O filósofo Antonio Negri, 64, regressou ontem à Itália, seu país natal, após 14 anos de auto-exílio na França. Foi preso pela polícia ainda no avião, no aeroporto internacional de Roma, e levado à prisão de Rebibbia, a maior da Itália, onde estão ex-terroristas de esquerda e de direita.
Negri já havia anunciado sua volta. Na Itália, ele está condenado por associação subversiva e organização de grupos de guerrilha urbana. É tido pela Justiça como uma dos líderes do grupo terrorista Brigadas Vermelhas e um dos assassinos de Aldo Moro, em 1978 (leia texto abaixo).
Negri, autor de mais de 20 livros e de uma coluna mensal no Mais!, já cumpriu quatro anos e três meses da sua pena, mas ainda restam quatro anos e 11 meses de reclusão.
O anúncio da volta de Negri reabriu na Itália a discussão sobre os "anos de chumbo" do terrorismo, que abalou o país na década de 70 e no começo dos anos 80. Negri diz que voltou para chamar a atenção sobre a situação de condenados e exilados daquela época.
Antes de deixar seu amplo apartamento, em um bairro nobre de Paris, houve uma festa de despedida, organizada pelos amigos franceses e por cerca de 180 italianos condenados por terrorismo e refugiados políticos em Paris. Segundo os convidados, foi uma festa melancólica. "Estou me sentindo como o último japonês a se render, numa guerra que terminou há muito tempo", disse Negri.

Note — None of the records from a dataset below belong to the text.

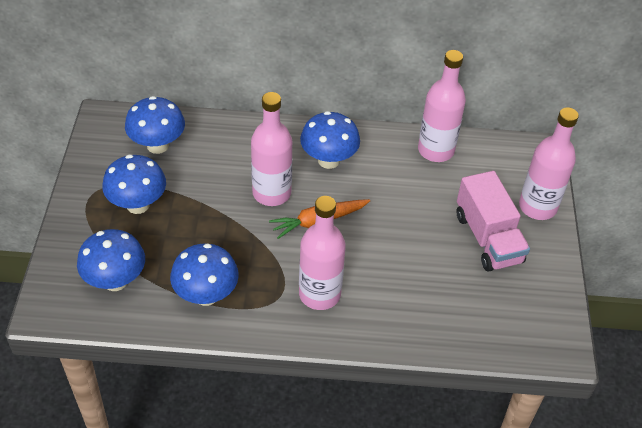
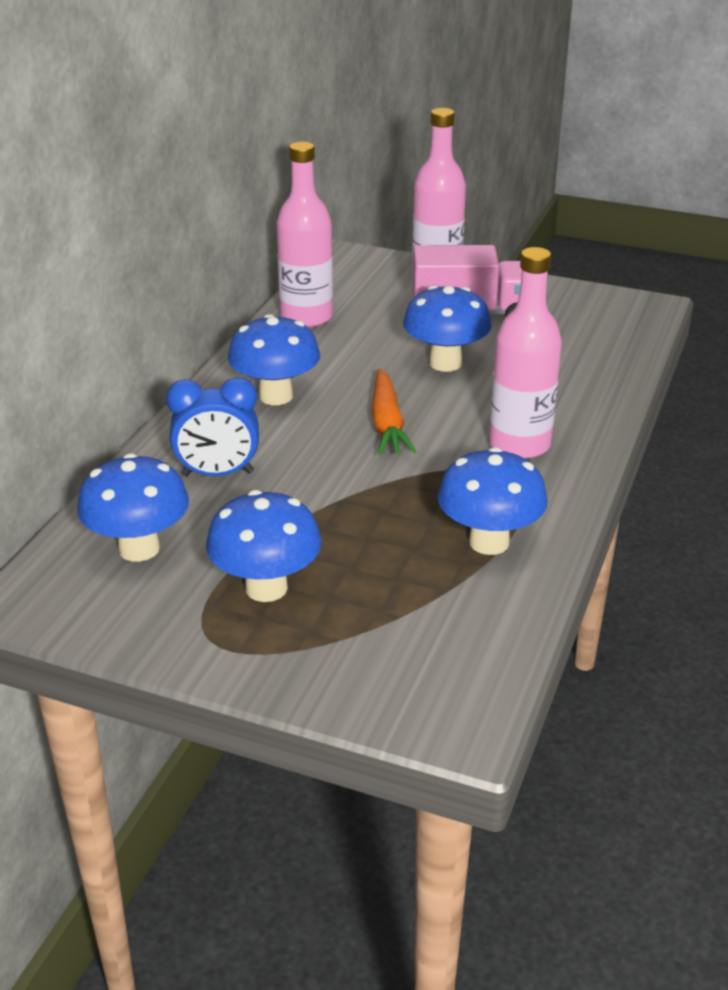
camera: 70 degrees left, 15 degrees down
blue mushroom [77,229,145,291] -> blue mushroom moved to [403,285,492,372]
pink bottle [251,92,292,206] -> none
none -> blue clock [166,377,259,476]

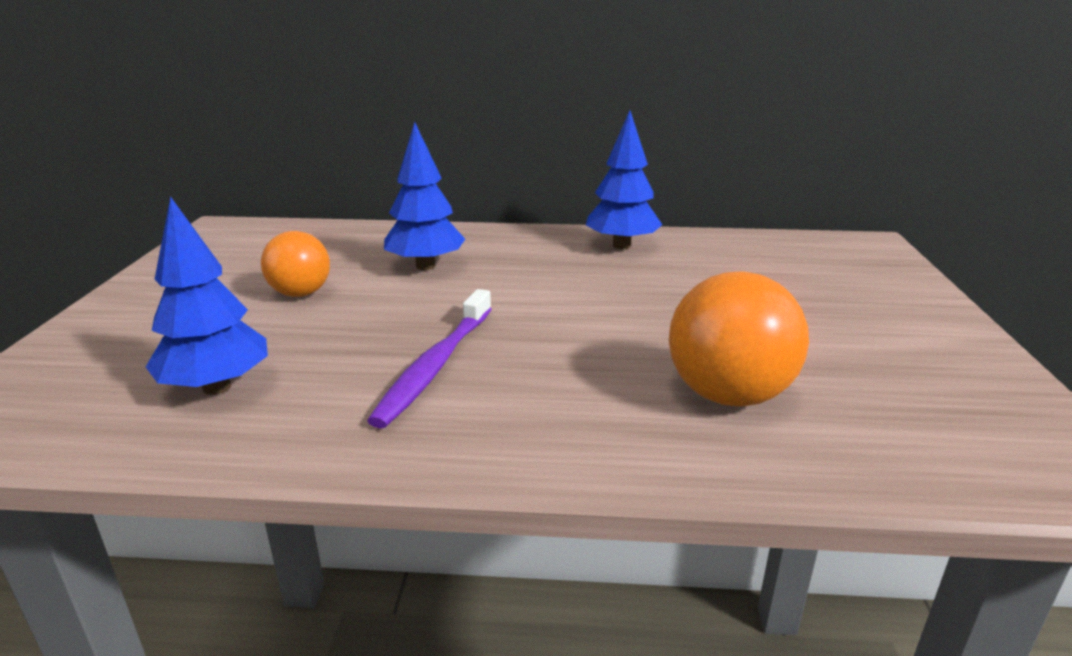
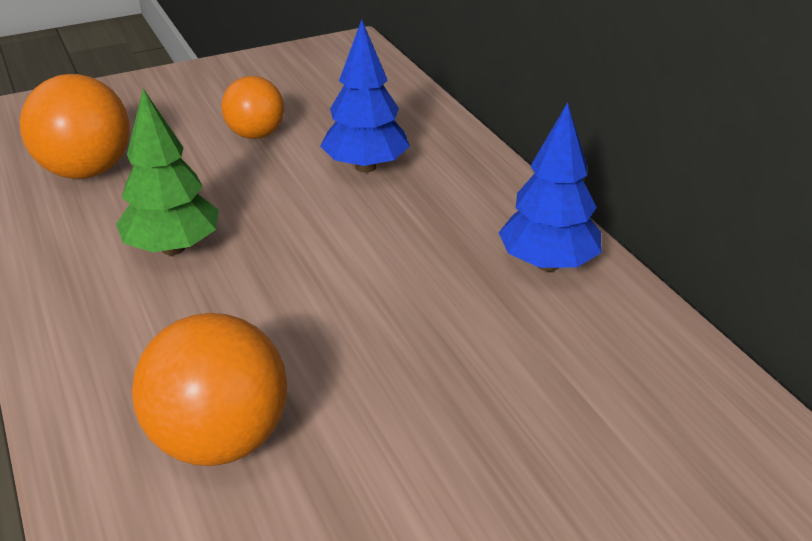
camera: 60 degrees right, 10 degrees up
blue tree [146,196,268,395] -> orange ball [20,74,130,179]
purple toothbrush [367,289,492,429] -> green tree [116,89,219,255]

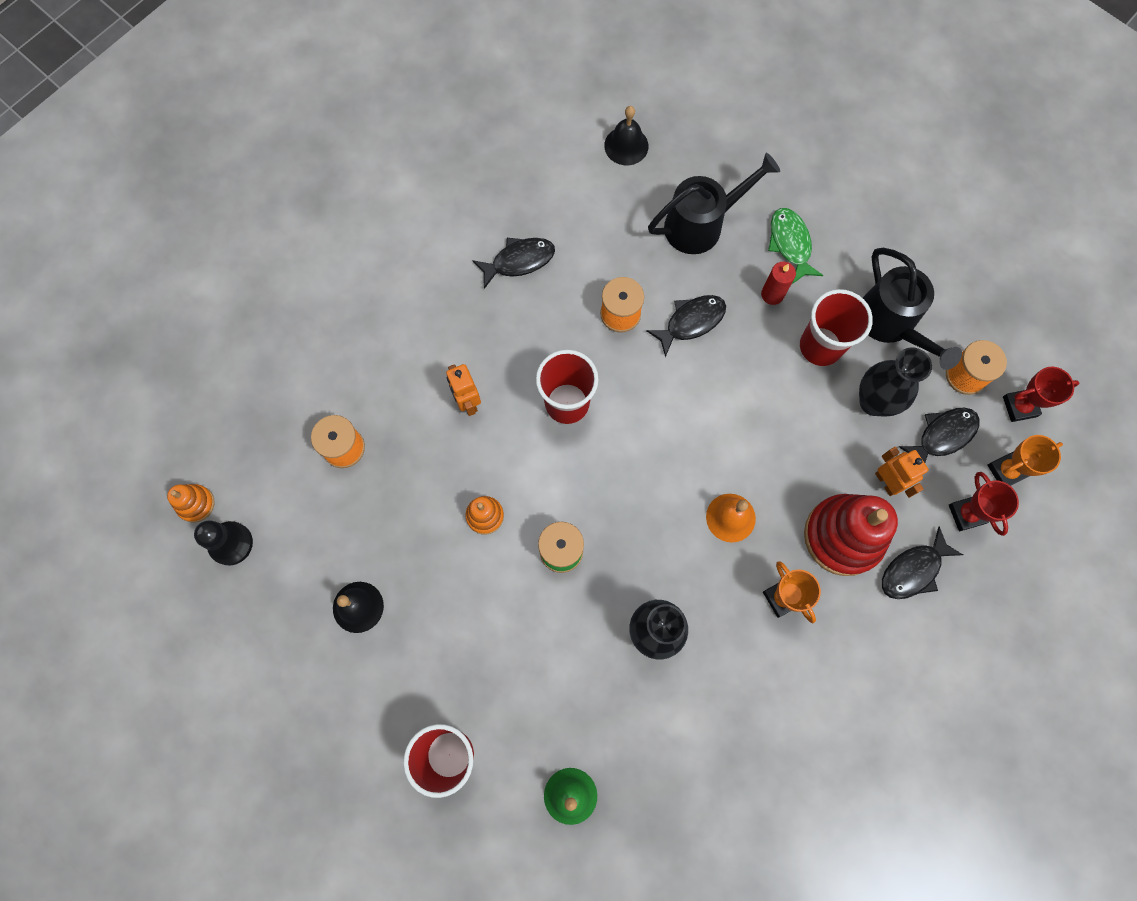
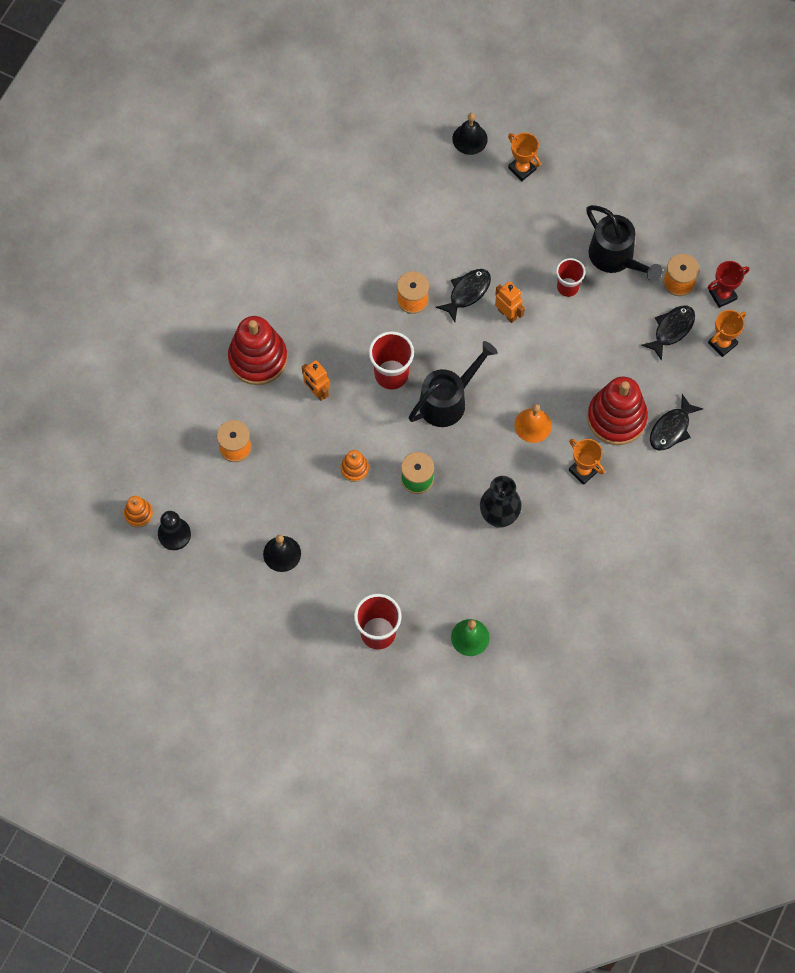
camera: 15 degrees left, 5 degrees down
black fish [472,238,555,289] -> none
black bell [604,106,648,165] -> black bell moved to [452,113,488,155]
black watering can [648,153,780,254] -> black watering can moved to [409,341,498,427]
red candle [761,262,796,305] -> none
green fish [768,208,823,284] -> none
red cup [800,289,873,366] -> red cup [556,258,585,297], size x0.66
black vase [859,347,932,417] -> none
orange robot [875,447,929,498] -> orange robot moved to [495,281,525,323]
red trophy [949,472,1019,536] -> none
none -> red stacking toy [228,316,288,385]
none -> orange trophy [508,133,541,181]

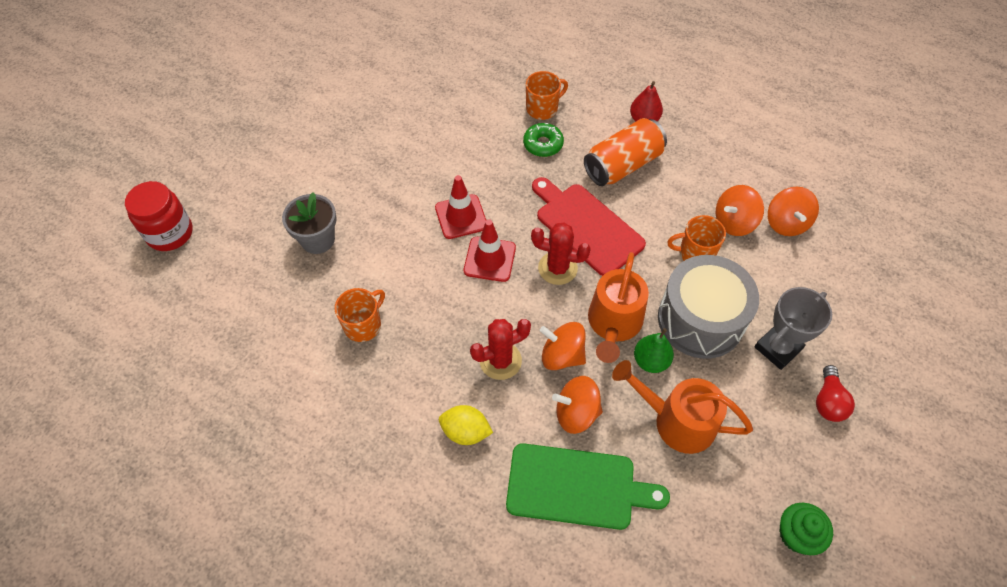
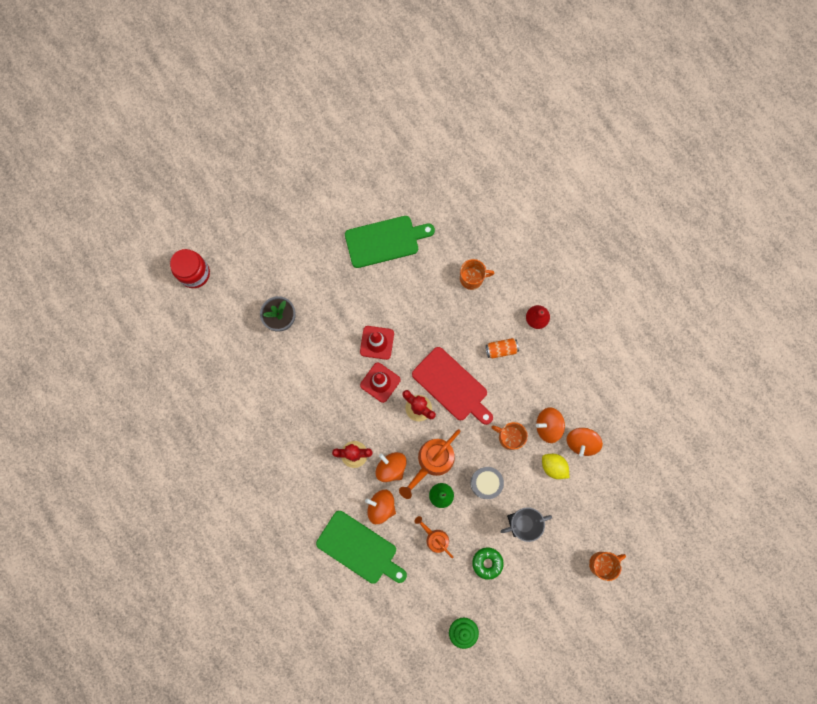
camera: 25 degrees right, 20 degrees up
orange mug [335,288,385,342] -> orange mug moved to [589,552,626,581]
yellow lemon [439,405,493,445] -> yellow lemon moved to [542,454,569,479]
green donut [523,123,564,157] -> green donut moved to [472,547,504,580]
red cutting board [532,177,646,276] -> red cutting board turned 150 degrees clockwise [412,347,493,425]
orange can [584,118,667,186] -> orange can [486,338,519,358], size x0.54
orange watering can [612,360,753,454] -> orange watering can [414,516,453,558], size x0.61
grey drum [658,255,759,359] -> grey drum [470,467,504,499], size x0.56
red light bulb [816,365,855,422] -> none
none -> green cutting board [345,216,435,268]

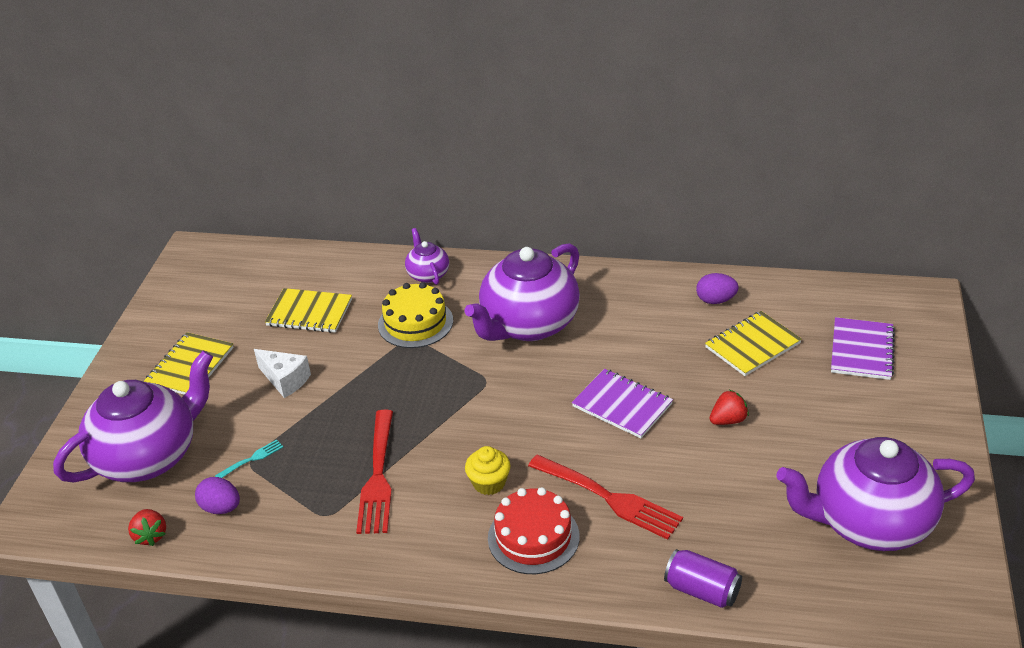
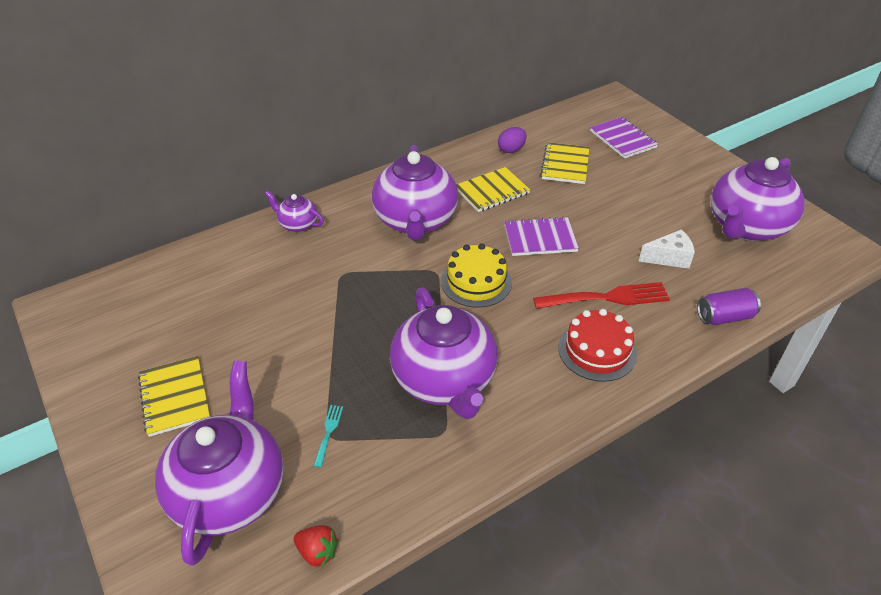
camera: 45 degrees left, 5 degrees up
purple egg [195,477,240,514] -> none
white cheese [254,349,311,398] -> white cheese moved to [638,229,695,269]
yellow notebook [265,288,352,333] -> yellow notebook moved to [456,167,530,212]
red fork [356,410,393,534] -> purple teapot [390,287,498,419]
yellow cake [378,282,453,348] -> yellow cake moved to [441,244,512,308]
yellow cupcake [465,446,510,495] -> none
red strawberry [709,390,749,425] -> none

Ele embarcou em um vôo da Alitália às 10h30 (5h30 em Brasília). Após a aterrissagem em Roma, o avião foi estacionado num pátio isolado. Os passageiros desceram, enquanto Negri e seus acompanhantes permaneceram a bordo.
Então, sete policiais subiram e notificaram o professor da ordem de prisão. Às 12h50, Negri desceu do avião. Vestia blazer azul marinho, calça jeans e camisa listrada e levava consigo uma maleta de couro. As autoridades evitaram o contato entre o filósofo e a imprensa.
Ao chegar a Rebibbia, Negri foi submetido aos trâmites burocráticos da entrada; em seguida passou por controle médico e psicológico.
A legislação italiana não prevê celas especiais, mas havia a expectativa de que Negri pudesse ter regalias, como uma cela privativa. Seu único pedido, entretanto, foi o de ter acesso à biblioteca, para poder continuar sua atividade intelectual. Levou as anotações de trabalho, alguns livros do poeta Giacomo Leopardi e o clássico latim "De Rerum Natura", de Lucrécio.
"Ele está em boas condições físicas e psicológicas, embora não seja fácil para ninguém enfrentar uma situação destas", relatou à Folha o deputado Paolo Cento, do Partido Verde, que no começo da tarde conseguiu um encontro de 15 minutos com Negri na prisão.